(Beginning of DATA SUPPLIED)

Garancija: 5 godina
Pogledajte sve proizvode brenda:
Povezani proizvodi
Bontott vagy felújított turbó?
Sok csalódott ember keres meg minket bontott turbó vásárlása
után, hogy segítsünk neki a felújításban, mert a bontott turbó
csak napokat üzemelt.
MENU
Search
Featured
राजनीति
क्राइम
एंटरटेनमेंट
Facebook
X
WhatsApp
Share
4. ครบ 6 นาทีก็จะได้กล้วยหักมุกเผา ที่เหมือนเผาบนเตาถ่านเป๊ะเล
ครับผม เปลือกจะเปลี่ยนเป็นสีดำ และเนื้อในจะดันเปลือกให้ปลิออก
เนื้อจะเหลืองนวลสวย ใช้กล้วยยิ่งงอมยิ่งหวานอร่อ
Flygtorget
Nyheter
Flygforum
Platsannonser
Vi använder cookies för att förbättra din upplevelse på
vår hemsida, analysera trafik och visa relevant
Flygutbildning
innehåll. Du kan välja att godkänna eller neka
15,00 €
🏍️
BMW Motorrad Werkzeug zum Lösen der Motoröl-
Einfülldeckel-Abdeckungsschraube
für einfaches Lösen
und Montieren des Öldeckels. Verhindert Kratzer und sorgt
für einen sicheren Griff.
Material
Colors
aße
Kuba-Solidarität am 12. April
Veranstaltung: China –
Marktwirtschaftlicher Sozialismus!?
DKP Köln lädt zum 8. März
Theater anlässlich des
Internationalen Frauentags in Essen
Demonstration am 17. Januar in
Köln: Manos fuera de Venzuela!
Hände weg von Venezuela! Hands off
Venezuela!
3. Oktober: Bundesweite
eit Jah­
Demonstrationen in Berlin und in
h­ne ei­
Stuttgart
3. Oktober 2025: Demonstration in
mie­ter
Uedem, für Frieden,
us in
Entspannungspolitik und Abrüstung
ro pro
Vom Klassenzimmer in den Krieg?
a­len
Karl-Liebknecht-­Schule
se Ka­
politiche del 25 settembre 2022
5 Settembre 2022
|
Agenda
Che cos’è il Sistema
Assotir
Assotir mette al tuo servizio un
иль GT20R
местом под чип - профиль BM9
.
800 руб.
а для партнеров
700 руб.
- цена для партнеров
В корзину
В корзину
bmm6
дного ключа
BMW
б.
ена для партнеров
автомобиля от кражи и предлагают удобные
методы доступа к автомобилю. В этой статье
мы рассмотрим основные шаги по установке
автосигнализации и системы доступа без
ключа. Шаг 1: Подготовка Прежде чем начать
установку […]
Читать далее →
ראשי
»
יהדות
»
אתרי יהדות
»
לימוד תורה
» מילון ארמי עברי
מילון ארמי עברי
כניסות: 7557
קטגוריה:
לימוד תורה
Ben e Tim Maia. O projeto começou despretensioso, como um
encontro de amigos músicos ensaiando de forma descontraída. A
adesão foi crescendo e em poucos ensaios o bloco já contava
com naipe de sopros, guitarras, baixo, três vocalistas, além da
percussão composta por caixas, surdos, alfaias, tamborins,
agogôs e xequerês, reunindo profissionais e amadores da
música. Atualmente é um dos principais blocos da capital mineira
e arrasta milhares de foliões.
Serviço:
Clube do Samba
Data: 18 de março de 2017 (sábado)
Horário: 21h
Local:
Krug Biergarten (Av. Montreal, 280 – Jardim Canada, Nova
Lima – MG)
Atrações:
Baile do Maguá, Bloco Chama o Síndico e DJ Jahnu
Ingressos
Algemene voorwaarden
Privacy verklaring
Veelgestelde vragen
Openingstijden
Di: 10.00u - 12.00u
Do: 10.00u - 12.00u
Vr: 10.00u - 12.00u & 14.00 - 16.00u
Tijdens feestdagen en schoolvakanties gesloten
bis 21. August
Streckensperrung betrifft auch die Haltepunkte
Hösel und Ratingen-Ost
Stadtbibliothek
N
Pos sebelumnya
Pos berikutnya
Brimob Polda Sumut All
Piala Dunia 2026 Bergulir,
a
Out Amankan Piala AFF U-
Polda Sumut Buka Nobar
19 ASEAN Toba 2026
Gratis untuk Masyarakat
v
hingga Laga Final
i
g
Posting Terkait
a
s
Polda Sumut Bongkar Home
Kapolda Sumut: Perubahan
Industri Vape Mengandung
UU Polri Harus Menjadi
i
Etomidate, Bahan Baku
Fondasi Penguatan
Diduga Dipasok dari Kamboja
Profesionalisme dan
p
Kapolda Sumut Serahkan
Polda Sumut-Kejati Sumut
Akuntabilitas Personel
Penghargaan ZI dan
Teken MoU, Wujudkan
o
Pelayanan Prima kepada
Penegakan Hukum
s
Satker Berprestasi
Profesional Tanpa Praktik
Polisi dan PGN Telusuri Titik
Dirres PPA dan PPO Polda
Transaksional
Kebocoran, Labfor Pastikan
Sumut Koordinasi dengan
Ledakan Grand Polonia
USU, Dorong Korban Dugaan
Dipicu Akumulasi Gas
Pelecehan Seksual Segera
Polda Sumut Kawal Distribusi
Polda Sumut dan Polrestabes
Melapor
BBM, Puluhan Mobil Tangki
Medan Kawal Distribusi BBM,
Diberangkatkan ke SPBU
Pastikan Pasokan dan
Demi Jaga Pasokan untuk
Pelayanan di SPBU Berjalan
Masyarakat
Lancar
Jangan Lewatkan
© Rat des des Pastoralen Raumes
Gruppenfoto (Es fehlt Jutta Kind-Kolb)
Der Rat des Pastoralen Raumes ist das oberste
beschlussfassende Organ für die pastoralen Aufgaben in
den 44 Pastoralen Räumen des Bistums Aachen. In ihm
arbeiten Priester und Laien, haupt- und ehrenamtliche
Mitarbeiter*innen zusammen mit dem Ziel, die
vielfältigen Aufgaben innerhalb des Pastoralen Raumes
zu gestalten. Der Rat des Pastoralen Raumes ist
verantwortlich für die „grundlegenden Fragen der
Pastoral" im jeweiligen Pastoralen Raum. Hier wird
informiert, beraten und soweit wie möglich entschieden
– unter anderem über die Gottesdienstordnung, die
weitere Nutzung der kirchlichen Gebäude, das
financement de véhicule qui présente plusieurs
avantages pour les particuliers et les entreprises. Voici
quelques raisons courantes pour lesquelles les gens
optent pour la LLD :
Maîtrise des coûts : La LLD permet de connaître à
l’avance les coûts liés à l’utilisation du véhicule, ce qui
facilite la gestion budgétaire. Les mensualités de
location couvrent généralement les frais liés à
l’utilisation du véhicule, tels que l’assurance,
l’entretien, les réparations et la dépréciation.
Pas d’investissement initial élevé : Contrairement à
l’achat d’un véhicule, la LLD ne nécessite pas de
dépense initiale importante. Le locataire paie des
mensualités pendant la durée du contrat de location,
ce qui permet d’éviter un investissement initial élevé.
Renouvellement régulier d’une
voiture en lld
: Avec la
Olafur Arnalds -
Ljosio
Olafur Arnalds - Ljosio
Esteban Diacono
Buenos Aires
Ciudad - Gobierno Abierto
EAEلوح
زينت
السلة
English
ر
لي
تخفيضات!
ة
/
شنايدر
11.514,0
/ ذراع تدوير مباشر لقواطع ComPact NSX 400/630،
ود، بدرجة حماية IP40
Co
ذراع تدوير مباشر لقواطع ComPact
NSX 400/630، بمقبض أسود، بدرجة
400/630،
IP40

(End of DATA SUPPLIED)

▸ **WHAT IS BEING ASKED**
Print out the whole of the material exactly, line for line.

▸ **ANSWER TO THIS EXERCISE**
Garancija: 5 godina
Pogledajte sve proizvode brenda:
Povezani proizvodi
Bontott vagy felújított turbó?
Sok csalódott ember keres meg minket bontott turbó vásárlása
után, hogy segítsünk neki a felújításban, mert a bontott turbó
csak napokat üzemelt.
MENU
Search
Featured
राजनीति
क्राइम
एंटरटेनमेंट
Facebook
X
WhatsApp
Share
4. ครบ 6 นาทีก็จะได้กล้วยหักมุกเผา ที่เหมือนเผาบนเตาถ่านเป๊ะเล
ครับผม เปลือกจะเปลี่ยนเป็นสีดำ และเนื้อในจะดันเปลือกให้ปลิออก
เนื้อจะเหลืองนวลสวย ใช้กล้วยยิ่งงอมยิ่งหวานอร่อ
Flygtorget
Nyheter
Flygforum
Platsannonser
Vi använder cookies för att förbättra din upplevelse på
vår hemsida, analysera trafik och visa relevant
Flygutbildning
innehåll. Du kan välja att godkänna eller neka
15,00 €
🏍️
BMW Motorrad Werkzeug zum Lösen der Motoröl-
Einfülldeckel-Abdeckungsschraube
für einfaches Lösen
und Montieren des Öldeckels. Verhindert Kratzer und sorgt
für einen sicheren Griff.
Material
Colors
aße
Kuba-Solidarität am 12. April
Veranstaltung: China –
Marktwirtschaftlicher Sozialismus!?
DKP Köln lädt zum 8. März
Theater anlässlich des
Internationalen Frauentags in Essen
Demonstration am 17. Januar in
Köln: Manos fuera de Venzuela!
Hände weg von Venezuela! Hands off
Venezuela!
3. Oktober: Bundesweite
eit Jah­
Demonstrationen in Berlin und in
h­ne ei­
Stuttgart
3. Oktober 2025: Demonstration in
mie­ter
Uedem, für Frieden,
us in
Entspannungspolitik und Abrüstung
ro pro
Vom Klassenzimmer in den Krieg?
a­len
Karl-Liebknecht-­Schule
se Ka­
politiche del 25 settembre 2022
5 Settembre 2022
|
Agenda
Che cos’è il Sistema
Assotir
Assotir mette al tuo servizio un
иль GT20R
местом под чип - профиль BM9
.
800 руб.
а для партнеров
700 руб.
- цена для партнеров
В корзину
В корзину
bmm6
дного ключа
BMW
б.
ена для партнеров
автомобиля от кражи и предлагают удобные
методы доступа к автомобилю. В этой статье
мы рассмотрим основные шаги по установке
автосигнализации и системы доступа без
ключа. Шаг 1: Подготовка Прежде чем начать
установку […]
Читать далее →
ראשי
»
יהדות
»
אתרי יהדות
»
לימוד תורה
» מילון ארמי עברי
מילון ארמי עברי
כניסות: 7557
קטגוריה:
לימוד תורה
Ben e Tim Maia. O projeto começou despretensioso, como um
encontro de amigos músicos ensaiando de forma descontraída. A
adesão foi crescendo e em poucos ensaios o bloco já contava
com naipe de sopros, guitarras, baixo, três vocalistas, além da
percussão composta por caixas, surdos, alfaias, tamborins,
agogôs e xequerês, reunindo profissionais e amadores da
música. Atualmente é um dos principais blocos da capital mineira
e arrasta milhares de foliões.
Serviço:
Clube do Samba
Data: 18 de março de 2017 (sábado)
Horário: 21h
Local:
Krug Biergarten (Av. Montreal, 280 – Jardim Canada, Nova
Lima – MG)
Atrações:
Baile do Maguá, Bloco Chama o Síndico e DJ Jahnu
Ingressos
Algemene voorwaarden
Privacy verklaring
Veelgestelde vragen
Openingstijden
Di: 10.00u - 12.00u
Do: 10.00u - 12.00u
Vr: 10.00u - 12.00u & 14.00 - 16.00u
Tijdens feestdagen en schoolvakanties gesloten
bis 21. August
Streckensperrung betrifft auch die Haltepunkte
Hösel und Ratingen-Ost
Stadtbibliothek
N
Pos sebelumnya
Pos berikutnya
Brimob Polda Sumut All
Piala Dunia 2026 Bergulir,
a
Out Amankan Piala AFF U-
Polda Sumut Buka Nobar
19 ASEAN Toba 2026
Gratis untuk Masyarakat
v
hingga Laga Final
i
g
Posting Terkait
a
s
Polda Sumut Bongkar Home
Kapolda Sumut: Perubahan
Industri Vape Mengandung
UU Polri Harus Menjadi
i
Etomidate, Bahan Baku
Fondasi Penguatan
Diduga Dipasok dari Kamboja
Profesionalisme dan
p
Kapolda Sumut Serahkan
Polda Sumut-Kejati Sumut
Akuntabilitas Personel
Penghargaan ZI dan
Teken MoU, Wujudkan
o
Pelayanan Prima kepada
Penegakan Hukum
s
Satker Berprestasi
Profesional Tanpa Praktik
Polisi dan PGN Telusuri Titik
Dirres PPA dan PPO Polda
Transaksional
Kebocoran, Labfor Pastikan
Sumut Koordinasi dengan
Ledakan Grand Polonia
USU, Dorong Korban Dugaan
Dipicu Akumulasi Gas
Pelecehan Seksual Segera
Polda Sumut Kawal Distribusi
Polda Sumut dan Polrestabes
Melapor
BBM, Puluhan Mobil Tangki
Medan Kawal Distribusi BBM,
Diberangkatkan ke SPBU
Pastikan Pasokan dan
Demi Jaga Pasokan untuk
Pelayanan di SPBU Berjalan
Masyarakat
Lancar
Jangan Lewatkan
© Rat des des Pastoralen Raumes
Gruppenfoto (Es fehlt Jutta Kind-Kolb)
Der Rat des Pastoralen Raumes ist das oberste
beschlussfassende Organ für die pastoralen Aufgaben in
den 44 Pastoralen Räumen des Bistums Aachen. In ihm
arbeiten Priester und Laien, haupt- und ehrenamtliche
Mitarbeiter*innen zusammen mit dem Ziel, die
vielfältigen Aufgaben innerhalb des Pastoralen Raumes
zu gestalten. Der Rat des Pastoralen Raumes ist
verantwortlich für die „grundlegenden Fragen der
Pastoral" im jeweiligen Pastoralen Raum. Hier wird
informiert, beraten und soweit wie möglich entschieden
– unter anderem über die Gottesdienstordnung, die
weitere Nutzung der kirchlichen Gebäude, das
financement de véhicule qui présente plusieurs
avantages pour les particuliers et les entreprises. Voici
quelques raisons courantes pour lesquelles les gens
optent pour la LLD :
Maîtrise des coûts : La LLD permet de connaître à
l’avance les coûts liés à l’utilisation du véhicule, ce qui
facilite la gestion budgétaire. Les mensualités de
location couvrent généralement les frais liés à
l’utilisation du véhicule, tels que l’assurance,
l’entretien, les réparations et la dépréciation.
Pas d’investissement initial élevé : Contrairement à
l’achat d’un véhicule, la LLD ne nécessite pas de
dépense initiale importante. Le locataire paie des
mensualités pendant la durée du contrat de location,
ce qui permet d’éviter un investissement initial élevé.
Renouvellement régulier d’une
voiture en lld
: Avec la
Olafur Arnalds -
Ljosio
Olafur Arnalds - Ljosio
Esteban Diacono
Buenos Aires
Ciudad - Gobierno Abierto
EAEلوح
زينت
السلة
English
ر
لي
تخفيضات!
ة
/
شنايدر
11.514,0
/ ذراع تدوير مباشر لقواطع ComPact NSX 400/630،
ود، بدرجة حماية IP40
Co
ذراع تدوير مباشر لقواطع ComPact
NSX 400/630، بمقبض أسود، بدرجة
400/630،
IP40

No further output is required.